Work required =
Where the lines below hold images, skip those and copy every word exactly.

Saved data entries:
━━━━━━━━━━
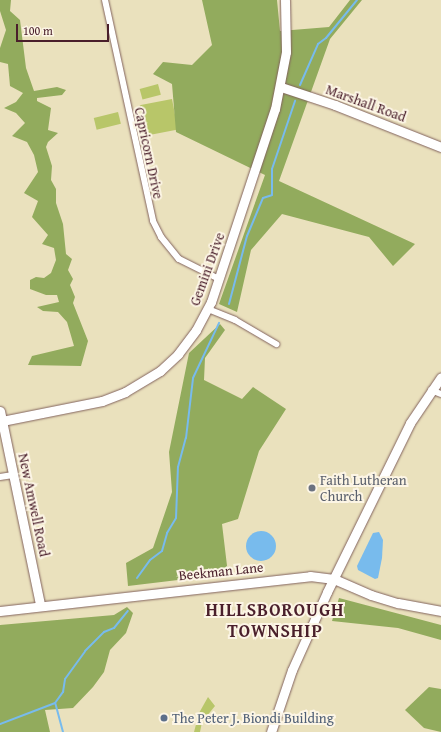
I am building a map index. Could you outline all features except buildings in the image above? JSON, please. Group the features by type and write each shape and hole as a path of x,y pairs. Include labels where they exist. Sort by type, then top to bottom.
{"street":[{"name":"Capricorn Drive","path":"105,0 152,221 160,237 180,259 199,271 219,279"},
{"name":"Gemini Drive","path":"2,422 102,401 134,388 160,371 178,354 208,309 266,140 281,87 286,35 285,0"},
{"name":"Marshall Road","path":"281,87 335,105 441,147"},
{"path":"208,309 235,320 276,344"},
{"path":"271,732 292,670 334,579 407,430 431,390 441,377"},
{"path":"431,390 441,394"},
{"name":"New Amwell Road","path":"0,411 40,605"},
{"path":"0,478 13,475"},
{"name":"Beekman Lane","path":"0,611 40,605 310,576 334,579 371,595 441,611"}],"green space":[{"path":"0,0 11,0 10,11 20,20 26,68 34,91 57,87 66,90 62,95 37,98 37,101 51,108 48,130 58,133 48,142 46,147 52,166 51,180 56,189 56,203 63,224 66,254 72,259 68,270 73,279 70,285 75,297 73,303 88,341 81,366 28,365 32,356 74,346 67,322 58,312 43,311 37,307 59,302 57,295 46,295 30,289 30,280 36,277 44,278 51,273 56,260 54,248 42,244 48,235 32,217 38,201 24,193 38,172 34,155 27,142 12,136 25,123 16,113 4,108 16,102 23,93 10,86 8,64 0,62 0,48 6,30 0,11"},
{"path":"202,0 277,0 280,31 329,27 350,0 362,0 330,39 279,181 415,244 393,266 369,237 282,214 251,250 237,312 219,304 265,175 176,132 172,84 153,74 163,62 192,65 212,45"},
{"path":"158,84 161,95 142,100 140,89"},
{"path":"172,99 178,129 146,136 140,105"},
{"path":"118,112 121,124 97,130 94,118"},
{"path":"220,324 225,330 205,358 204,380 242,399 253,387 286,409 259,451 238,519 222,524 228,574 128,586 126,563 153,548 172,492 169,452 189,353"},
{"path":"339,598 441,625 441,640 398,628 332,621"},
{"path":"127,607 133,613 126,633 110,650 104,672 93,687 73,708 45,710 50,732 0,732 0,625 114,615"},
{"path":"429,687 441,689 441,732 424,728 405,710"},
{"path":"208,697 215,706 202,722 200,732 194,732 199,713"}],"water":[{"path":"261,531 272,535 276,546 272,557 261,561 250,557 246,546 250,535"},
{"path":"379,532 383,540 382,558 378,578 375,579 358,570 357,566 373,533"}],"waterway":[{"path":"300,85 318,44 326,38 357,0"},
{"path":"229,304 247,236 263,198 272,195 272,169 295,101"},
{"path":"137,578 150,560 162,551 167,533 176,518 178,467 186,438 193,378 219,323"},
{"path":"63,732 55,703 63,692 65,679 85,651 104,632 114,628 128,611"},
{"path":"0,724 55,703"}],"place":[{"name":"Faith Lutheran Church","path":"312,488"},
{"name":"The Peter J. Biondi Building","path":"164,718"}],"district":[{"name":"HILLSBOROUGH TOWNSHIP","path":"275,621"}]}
━━━━━━━━━━
Response below =
I am building a map index. Could you outline all features except buildings in the image above? JSON, please. Group the features by type and write each shape and hole as a path of x,y pairs. Include labels where they exist. Sort by type, then top to bottom.
{"street":[{"name":"Capricorn Drive","path":"105,0 152,221 160,237 180,259 199,271 219,279"},
{"name":"Gemini Drive","path":"2,422 102,401 134,388 160,371 178,354 208,309 266,140 281,87 286,35 285,0"},
{"name":"Marshall Road","path":"281,87 335,105 441,147"},
{"path":"208,309 235,320 276,344"},
{"path":"271,732 292,670 334,579 407,430 431,390 441,377"},
{"path":"431,390 441,394"},
{"name":"New Amwell Road","path":"0,411 40,605"},
{"path":"0,478 13,475"},
{"name":"Beekman Lane","path":"0,611 40,605 310,576 334,579 371,595 441,611"}],"green space":[{"path":"0,0 11,0 10,11 20,20 26,68 34,91 57,87 66,90 62,95 37,98 37,101 51,108 48,130 58,133 48,142 46,147 52,166 51,180 56,189 56,203 63,224 66,254 72,259 68,270 73,279 70,285 75,297 73,303 88,341 81,366 28,365 32,356 74,346 67,322 58,312 43,311 37,307 59,302 57,295 46,295 30,289 30,280 36,277 44,278 51,273 56,260 54,248 42,244 48,235 32,217 38,201 24,193 38,172 34,155 27,142 12,136 25,123 16,113 4,108 16,102 23,93 10,86 8,64 0,62 0,48 6,30 0,11"},
{"path":"202,0 277,0 280,31 329,27 350,0 362,0 330,39 279,181 415,244 393,266 369,237 282,214 251,250 237,312 219,304 265,175 176,132 172,84 153,74 163,62 192,65 212,45"},
{"path":"158,84 161,95 142,100 140,89"},
{"path":"172,99 178,129 146,136 140,105"},
{"path":"118,112 121,124 97,130 94,118"},
{"path":"220,324 225,330 205,358 204,380 242,399 253,387 286,409 259,451 238,519 222,524 228,574 128,586 126,563 153,548 172,492 169,452 189,353"},
{"path":"339,598 441,625 441,640 398,628 332,621"},
{"path":"127,607 133,613 126,633 110,650 104,672 93,687 73,708 45,710 50,732 0,732 0,625 114,615"},
{"path":"429,687 441,689 441,732 424,728 405,710"},
{"path":"208,697 215,706 202,722 200,732 194,732 199,713"}],"water":[{"path":"261,531 272,535 276,546 272,557 261,561 250,557 246,546 250,535"},
{"path":"379,532 383,540 382,558 378,578 375,579 358,570 357,566 373,533"}],"waterway":[{"path":"300,85 318,44 326,38 357,0"},
{"path":"229,304 247,236 263,198 272,195 272,169 295,101"},
{"path":"137,578 150,560 162,551 167,533 176,518 178,467 186,438 193,378 219,323"},
{"path":"63,732 55,703 63,692 65,679 85,651 104,632 114,628 128,611"},
{"path":"0,724 55,703"}],"place":[{"name":"Faith Lutheran Church","path":"312,488"},
{"name":"The Peter J. Biondi Building","path":"164,718"}],"district":[{"name":"HILLSBOROUGH TOWNSHIP","path":"275,621"}]}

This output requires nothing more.